Ohne auch nur einen Hauch des Zögerns griffen unsere Helden die Rollen und ihr Gepäck um die Rollen so wie sie waren zu nutzen und in das Unbekannte zu reisen. Dort angekommen fanden Sie sich am Eingang einer Ruine wieder. Ein Hügel in mitten einer hügeligen Steppe. Die Ruine wohl ein befestigter Wohnturm schien einige Geheimnisse zu bewaren weshalb sie direkt die Erkundung ihrer Umgebung gegangen .. jedoch diese nach einen kurzem Ausflug in die erstaunlich großen Unterkellerungen sich erstmal zur Nachtruhe begaben.

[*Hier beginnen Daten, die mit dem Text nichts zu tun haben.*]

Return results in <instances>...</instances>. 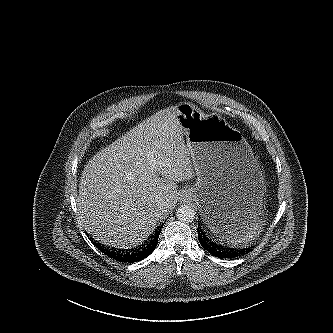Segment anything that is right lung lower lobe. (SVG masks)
Returning a JSON list of instances; mask_svg holds the SVG:
<instances>
[{
  "mask_svg": "<svg viewBox=\"0 0 333 333\" xmlns=\"http://www.w3.org/2000/svg\"><path fill=\"white\" fill-rule=\"evenodd\" d=\"M160 232L158 231L157 233L154 234L150 242L145 246L141 251H138L137 253H132V254H123L124 252L115 251L111 249H106L100 245H96L98 249H100L104 254H106L108 257L115 259L116 261L119 262H137L148 255H150L153 250L155 249L157 242H158V237H159Z\"/></svg>",
  "mask_w": 333,
  "mask_h": 333,
  "instance_id": "98d812e1",
  "label": "right lung lower lobe"
}]
</instances>
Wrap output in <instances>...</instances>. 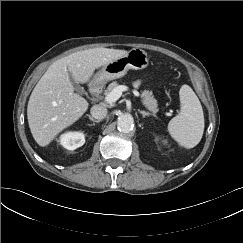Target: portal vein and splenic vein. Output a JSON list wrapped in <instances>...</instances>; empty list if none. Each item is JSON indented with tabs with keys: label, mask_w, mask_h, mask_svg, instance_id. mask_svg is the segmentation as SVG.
<instances>
[{
	"label": "portal vein and splenic vein",
	"mask_w": 243,
	"mask_h": 243,
	"mask_svg": "<svg viewBox=\"0 0 243 243\" xmlns=\"http://www.w3.org/2000/svg\"><path fill=\"white\" fill-rule=\"evenodd\" d=\"M128 87L125 85H120L114 88L109 94L105 97V102L108 104H112L116 102L122 95V92L127 91Z\"/></svg>",
	"instance_id": "obj_1"
}]
</instances>
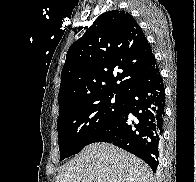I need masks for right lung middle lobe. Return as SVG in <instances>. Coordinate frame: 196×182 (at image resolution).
Returning <instances> with one entry per match:
<instances>
[{"instance_id":"1","label":"right lung middle lobe","mask_w":196,"mask_h":182,"mask_svg":"<svg viewBox=\"0 0 196 182\" xmlns=\"http://www.w3.org/2000/svg\"><path fill=\"white\" fill-rule=\"evenodd\" d=\"M125 97L100 96L59 113L60 160L80 152L123 110Z\"/></svg>"}]
</instances>
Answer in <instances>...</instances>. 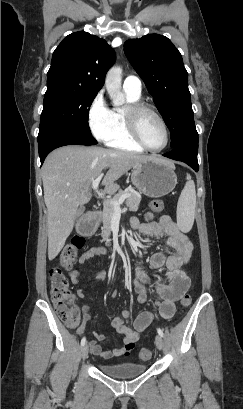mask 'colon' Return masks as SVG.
<instances>
[{"label": "colon", "instance_id": "5ec220e1", "mask_svg": "<svg viewBox=\"0 0 243 409\" xmlns=\"http://www.w3.org/2000/svg\"><path fill=\"white\" fill-rule=\"evenodd\" d=\"M150 207L154 212H160L163 209L161 200H152ZM85 238L74 236L70 243L66 245L59 255L60 267L53 268L49 273L50 296L54 305L57 317L69 328H75L80 320V311L71 298L68 288V281L63 273V269H70L75 263L77 252L84 248ZM191 304L189 295H185L180 300L182 308H187ZM139 357L148 360L151 357V351L143 348L139 352Z\"/></svg>", "mask_w": 243, "mask_h": 409}]
</instances>
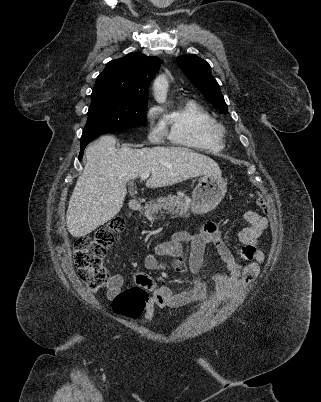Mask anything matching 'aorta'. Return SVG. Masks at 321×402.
I'll use <instances>...</instances> for the list:
<instances>
[{
    "mask_svg": "<svg viewBox=\"0 0 321 402\" xmlns=\"http://www.w3.org/2000/svg\"><path fill=\"white\" fill-rule=\"evenodd\" d=\"M168 90V81L165 75L156 78L153 85L154 98L158 103H165Z\"/></svg>",
    "mask_w": 321,
    "mask_h": 402,
    "instance_id": "762f6f07",
    "label": "aorta"
}]
</instances>
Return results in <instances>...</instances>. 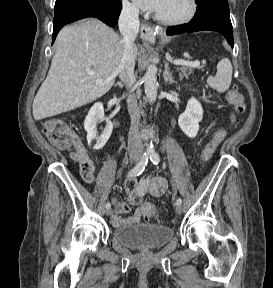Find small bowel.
Returning a JSON list of instances; mask_svg holds the SVG:
<instances>
[{"label":"small bowel","mask_w":273,"mask_h":288,"mask_svg":"<svg viewBox=\"0 0 273 288\" xmlns=\"http://www.w3.org/2000/svg\"><path fill=\"white\" fill-rule=\"evenodd\" d=\"M235 116L232 114L230 120L233 122ZM72 158L80 165V174L82 179L91 184L94 182L95 165L94 162L80 141L75 144V149L71 153ZM168 183L165 178L158 176H147L137 181L133 176H129L125 181V189L128 195L129 204L135 206V211L132 215L123 216L127 214L130 207L127 203L112 200L114 215L111 222L114 226H122L126 224L139 223L144 215L141 207L139 206L142 198L146 195L160 197L167 191Z\"/></svg>","instance_id":"obj_1"}]
</instances>
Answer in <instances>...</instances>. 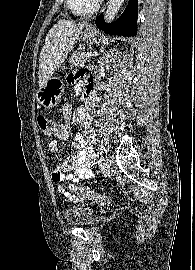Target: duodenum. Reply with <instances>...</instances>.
Here are the masks:
<instances>
[{"mask_svg": "<svg viewBox=\"0 0 195 270\" xmlns=\"http://www.w3.org/2000/svg\"><path fill=\"white\" fill-rule=\"evenodd\" d=\"M93 88H94V83L91 82L87 87H86V91L84 93V100L85 103L88 104L92 101L94 94H93Z\"/></svg>", "mask_w": 195, "mask_h": 270, "instance_id": "410a0bca", "label": "duodenum"}]
</instances>
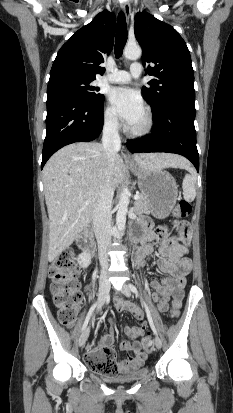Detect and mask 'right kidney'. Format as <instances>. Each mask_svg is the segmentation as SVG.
Instances as JSON below:
<instances>
[{
  "instance_id": "right-kidney-1",
  "label": "right kidney",
  "mask_w": 233,
  "mask_h": 413,
  "mask_svg": "<svg viewBox=\"0 0 233 413\" xmlns=\"http://www.w3.org/2000/svg\"><path fill=\"white\" fill-rule=\"evenodd\" d=\"M77 262L79 264L80 267L82 268H86L90 265L91 263V256L89 253H87L86 251H84L83 253H81L78 258H77Z\"/></svg>"
}]
</instances>
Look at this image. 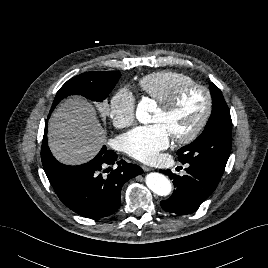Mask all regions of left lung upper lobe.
I'll use <instances>...</instances> for the list:
<instances>
[{"mask_svg": "<svg viewBox=\"0 0 268 268\" xmlns=\"http://www.w3.org/2000/svg\"><path fill=\"white\" fill-rule=\"evenodd\" d=\"M212 114L202 134L177 151L182 164H197L222 175L232 146V120L220 89L210 83Z\"/></svg>", "mask_w": 268, "mask_h": 268, "instance_id": "1", "label": "left lung upper lobe"}]
</instances>
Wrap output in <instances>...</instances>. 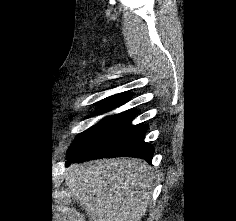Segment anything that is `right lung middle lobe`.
Instances as JSON below:
<instances>
[{"mask_svg":"<svg viewBox=\"0 0 236 221\" xmlns=\"http://www.w3.org/2000/svg\"><path fill=\"white\" fill-rule=\"evenodd\" d=\"M131 94H116L113 96H110L106 98L101 103V110L102 111H108L111 109H114L118 106H121L126 101L130 99ZM112 116H107L104 119H102L100 122H98L96 125H94L91 129L87 130L86 132L79 135L71 144L67 156L72 154L77 148H79L88 138H90L108 119H110Z\"/></svg>","mask_w":236,"mask_h":221,"instance_id":"obj_1","label":"right lung middle lobe"}]
</instances>
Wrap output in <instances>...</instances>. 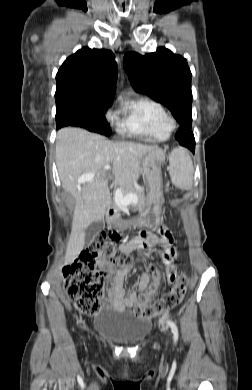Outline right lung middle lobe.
<instances>
[{
    "label": "right lung middle lobe",
    "instance_id": "right-lung-middle-lobe-1",
    "mask_svg": "<svg viewBox=\"0 0 252 390\" xmlns=\"http://www.w3.org/2000/svg\"><path fill=\"white\" fill-rule=\"evenodd\" d=\"M108 103L66 102L56 105V126H77L91 132L110 136L111 129L105 119L104 112Z\"/></svg>",
    "mask_w": 252,
    "mask_h": 390
}]
</instances>
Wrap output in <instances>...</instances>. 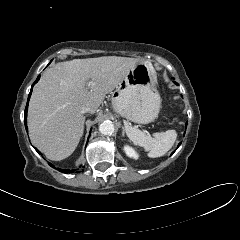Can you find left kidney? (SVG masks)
I'll use <instances>...</instances> for the list:
<instances>
[{"mask_svg": "<svg viewBox=\"0 0 240 240\" xmlns=\"http://www.w3.org/2000/svg\"><path fill=\"white\" fill-rule=\"evenodd\" d=\"M124 151H125L126 155L130 158L138 159V157H139L138 153L129 145L124 146Z\"/></svg>", "mask_w": 240, "mask_h": 240, "instance_id": "left-kidney-1", "label": "left kidney"}]
</instances>
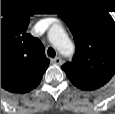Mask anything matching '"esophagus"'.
Returning a JSON list of instances; mask_svg holds the SVG:
<instances>
[{
  "mask_svg": "<svg viewBox=\"0 0 115 114\" xmlns=\"http://www.w3.org/2000/svg\"><path fill=\"white\" fill-rule=\"evenodd\" d=\"M52 63L56 64V65H61L62 64V59L60 57H55L52 60Z\"/></svg>",
  "mask_w": 115,
  "mask_h": 114,
  "instance_id": "34e87169",
  "label": "esophagus"
}]
</instances>
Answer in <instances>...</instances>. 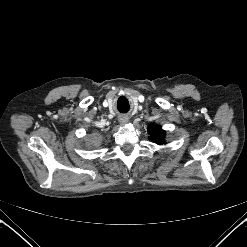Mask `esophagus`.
Here are the masks:
<instances>
[{"label": "esophagus", "mask_w": 247, "mask_h": 247, "mask_svg": "<svg viewBox=\"0 0 247 247\" xmlns=\"http://www.w3.org/2000/svg\"><path fill=\"white\" fill-rule=\"evenodd\" d=\"M129 118L125 115L120 116L119 123L120 124H126L128 122Z\"/></svg>", "instance_id": "obj_1"}]
</instances>
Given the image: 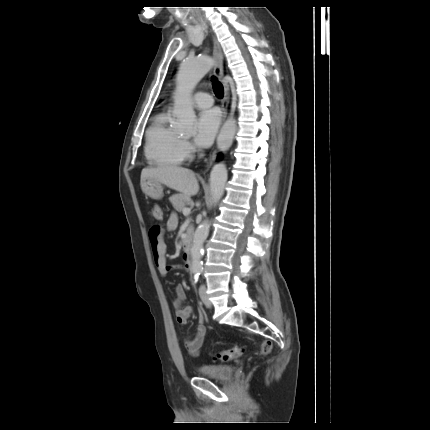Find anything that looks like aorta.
<instances>
[{
	"label": "aorta",
	"instance_id": "762f6f07",
	"mask_svg": "<svg viewBox=\"0 0 430 430\" xmlns=\"http://www.w3.org/2000/svg\"><path fill=\"white\" fill-rule=\"evenodd\" d=\"M213 60L210 57H195L184 59L178 71V86L174 94L173 113L176 116V129L183 134H191L194 130L196 115L188 99L193 87L210 71ZM236 133V123L228 120L222 126L217 138L220 151L228 150ZM227 169L223 162L214 165L210 173V186L213 202L217 203L224 193L227 181ZM210 223L208 220L202 222L194 233L193 245L190 252V269L198 273L203 269L202 254L203 244L208 237Z\"/></svg>",
	"mask_w": 430,
	"mask_h": 430
}]
</instances>
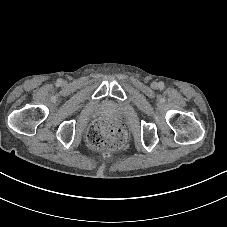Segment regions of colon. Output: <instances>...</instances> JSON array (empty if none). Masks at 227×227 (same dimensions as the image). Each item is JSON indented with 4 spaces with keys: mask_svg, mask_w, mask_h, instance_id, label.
Listing matches in <instances>:
<instances>
[{
    "mask_svg": "<svg viewBox=\"0 0 227 227\" xmlns=\"http://www.w3.org/2000/svg\"><path fill=\"white\" fill-rule=\"evenodd\" d=\"M125 139V130L117 122L111 120L98 121L87 133L88 144L97 150L119 149Z\"/></svg>",
    "mask_w": 227,
    "mask_h": 227,
    "instance_id": "colon-1",
    "label": "colon"
}]
</instances>
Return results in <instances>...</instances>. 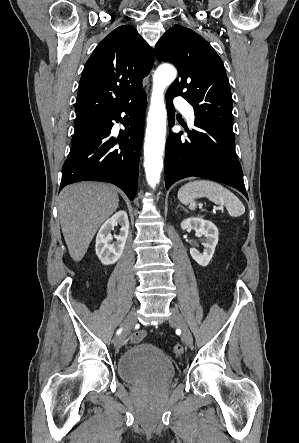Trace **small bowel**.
Segmentation results:
<instances>
[{"label": "small bowel", "mask_w": 299, "mask_h": 443, "mask_svg": "<svg viewBox=\"0 0 299 443\" xmlns=\"http://www.w3.org/2000/svg\"><path fill=\"white\" fill-rule=\"evenodd\" d=\"M146 335L145 331H139L131 336V342L137 343L140 342Z\"/></svg>", "instance_id": "c3829d8e"}]
</instances>
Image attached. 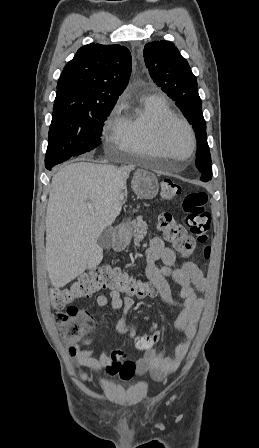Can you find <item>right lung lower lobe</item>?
<instances>
[{"instance_id": "right-lung-lower-lobe-1", "label": "right lung lower lobe", "mask_w": 259, "mask_h": 448, "mask_svg": "<svg viewBox=\"0 0 259 448\" xmlns=\"http://www.w3.org/2000/svg\"><path fill=\"white\" fill-rule=\"evenodd\" d=\"M53 167H51V168H47L48 170H51Z\"/></svg>"}]
</instances>
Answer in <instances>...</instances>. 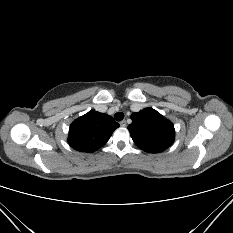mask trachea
<instances>
[{
    "mask_svg": "<svg viewBox=\"0 0 233 233\" xmlns=\"http://www.w3.org/2000/svg\"><path fill=\"white\" fill-rule=\"evenodd\" d=\"M124 118V114L122 112H117L115 115H114V119L116 121H121L122 119Z\"/></svg>",
    "mask_w": 233,
    "mask_h": 233,
    "instance_id": "1",
    "label": "trachea"
}]
</instances>
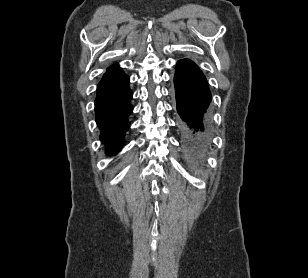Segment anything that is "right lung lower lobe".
<instances>
[{"mask_svg":"<svg viewBox=\"0 0 308 278\" xmlns=\"http://www.w3.org/2000/svg\"><path fill=\"white\" fill-rule=\"evenodd\" d=\"M133 93L129 77L99 83L95 100V119L101 131L100 140L107 147V154L115 155L121 150L127 129L128 116L132 113L130 101Z\"/></svg>","mask_w":308,"mask_h":278,"instance_id":"1","label":"right lung lower lobe"}]
</instances>
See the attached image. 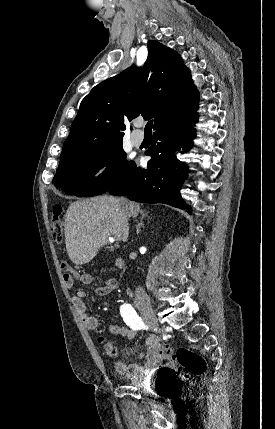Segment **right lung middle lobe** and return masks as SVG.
<instances>
[{
	"label": "right lung middle lobe",
	"mask_w": 275,
	"mask_h": 429,
	"mask_svg": "<svg viewBox=\"0 0 275 429\" xmlns=\"http://www.w3.org/2000/svg\"><path fill=\"white\" fill-rule=\"evenodd\" d=\"M104 166H107L105 171L95 177ZM133 166L134 162L126 160L120 139L101 149L60 162L53 182L71 195L96 196L120 184Z\"/></svg>",
	"instance_id": "dd1d6c3e"
}]
</instances>
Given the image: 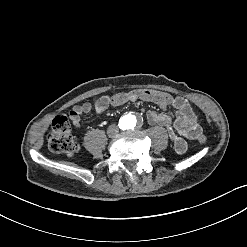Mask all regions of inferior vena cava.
I'll use <instances>...</instances> for the list:
<instances>
[{
	"mask_svg": "<svg viewBox=\"0 0 247 247\" xmlns=\"http://www.w3.org/2000/svg\"><path fill=\"white\" fill-rule=\"evenodd\" d=\"M107 133L109 137H115L119 133V127L116 125H110Z\"/></svg>",
	"mask_w": 247,
	"mask_h": 247,
	"instance_id": "1",
	"label": "inferior vena cava"
}]
</instances>
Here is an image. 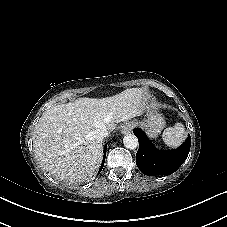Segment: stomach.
I'll return each mask as SVG.
<instances>
[{
    "instance_id": "0dacf381",
    "label": "stomach",
    "mask_w": 227,
    "mask_h": 227,
    "mask_svg": "<svg viewBox=\"0 0 227 227\" xmlns=\"http://www.w3.org/2000/svg\"><path fill=\"white\" fill-rule=\"evenodd\" d=\"M139 125L147 132L149 137L154 138L165 127V120L161 114H152L146 120L139 122Z\"/></svg>"
}]
</instances>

In dieser Nacht träumte Mofa von einem Schatz in den Ruinen, einem Pentagramm von Edelsteinen Umschlossen und einer kleinen goldenen Kiste inmitten dieses Pentagramms. Von einer gewissen Gier betroffen überredete er die anderen nachzuschauen ob dieser Traum einen funken Wahrheit beinhaltet oder nur aus seiner Gier nach Schätzen und dem geheimnisvollem Ort entstanden sind .. Und nach einem längerem Suchen fanden sie auch den Ort seines Traumes .. Die Paladina in ihrer Vorsicht zusammen mit dem Schriftgelehrten stellten Fest das dieses Pentagramm das Böse von außen abwehren sollte und so für Sie keine Gefahr bestünde. In dem Kästchen entdecken sie einen großen Ovalen Bergkristall mit Goldbändern umschlossen und einer unbekannten Sprache verziert. Da jedoch Vorsicht angebracht war und sie noch nicht wussten wo denn nun der Wyrmling ankommen solle ließen sie den Kreis unangetastet und suchten weiter… Sie suchten eine ganze Zeit und nach ca. 1 Tag bemerkten sie das die Straße welche in ein tiefes Gestrüpp blockiert war .. hinter diesem viel weiter ging und unter den Hügel führte.

Nun standen sie auf einer kleinen Straße welcher scheinbar zu einem Portal führte .. jedoch flößten ihren die 6 Drachenköpfe jeweils 3 links und rechts des Weges nur wenig Vertrauen ein .. Die Paladina jedoch schüttelte ob der Verzagtheit nur den Kopf und marschierte gerade durch den Gang auf das Portal zu und zum schrecken ihrer Freunde verschwand sie kurz darauf in einem Strahl aus Eis und einem aus Feuer von den beiden Drachenköpfen … Der Schriftgelehrte zeichnete etwas in die Luft und in einer Explosion aus Stein zerfiel der Drachenkopf der den Eisstrahl geschickt hatte. Nachdem die Paladina nicht ohne einen weiteren Feuerstoß wieder bei der Gruppe war fing an um Hilfe zu Beten und während die anderen sich den Kopf zerbrachen flehte sie um himmlischen Beistand der ihr in Form eines Streitrosses gewährt wurde … Auf dem Rücken dieses Rosses ritten sie mit purem Gottvertrauen durch die Fallen und so stand zumindest der Schriftgelehrte und die Paladina vor dem Portal. Während die Paladina umdrehte und auch die Kameraden durch das Hindernis  zu bringen fand der Schriftgelehrte einen Weg der zwar halb verschüttet aber noch gangbar war um die Falle zu umgehen …

Nun der knapper werden Zeit bewusst werdend gingen sie noch einmal zu dem Pentagramm um die Kiste zu holen und bauten einen Hinterhalt auf mit dem sie die bald darauf eintreffende Karawane überwältigten und selber durch das Portal zurück in den Zwielichtmarkt traten. Zu dem großen Erstaunen der Gefolgsleute Calebs. da jedoch die Neutralität und die beistehenden Judikatoren jede Möglichkeit einer Auseinandersetzung unterbanden kam es nur zu einigen misstrauischen Blicken und unsere Helden sahen zu das sie wieder auf Ihre Insel gelangten.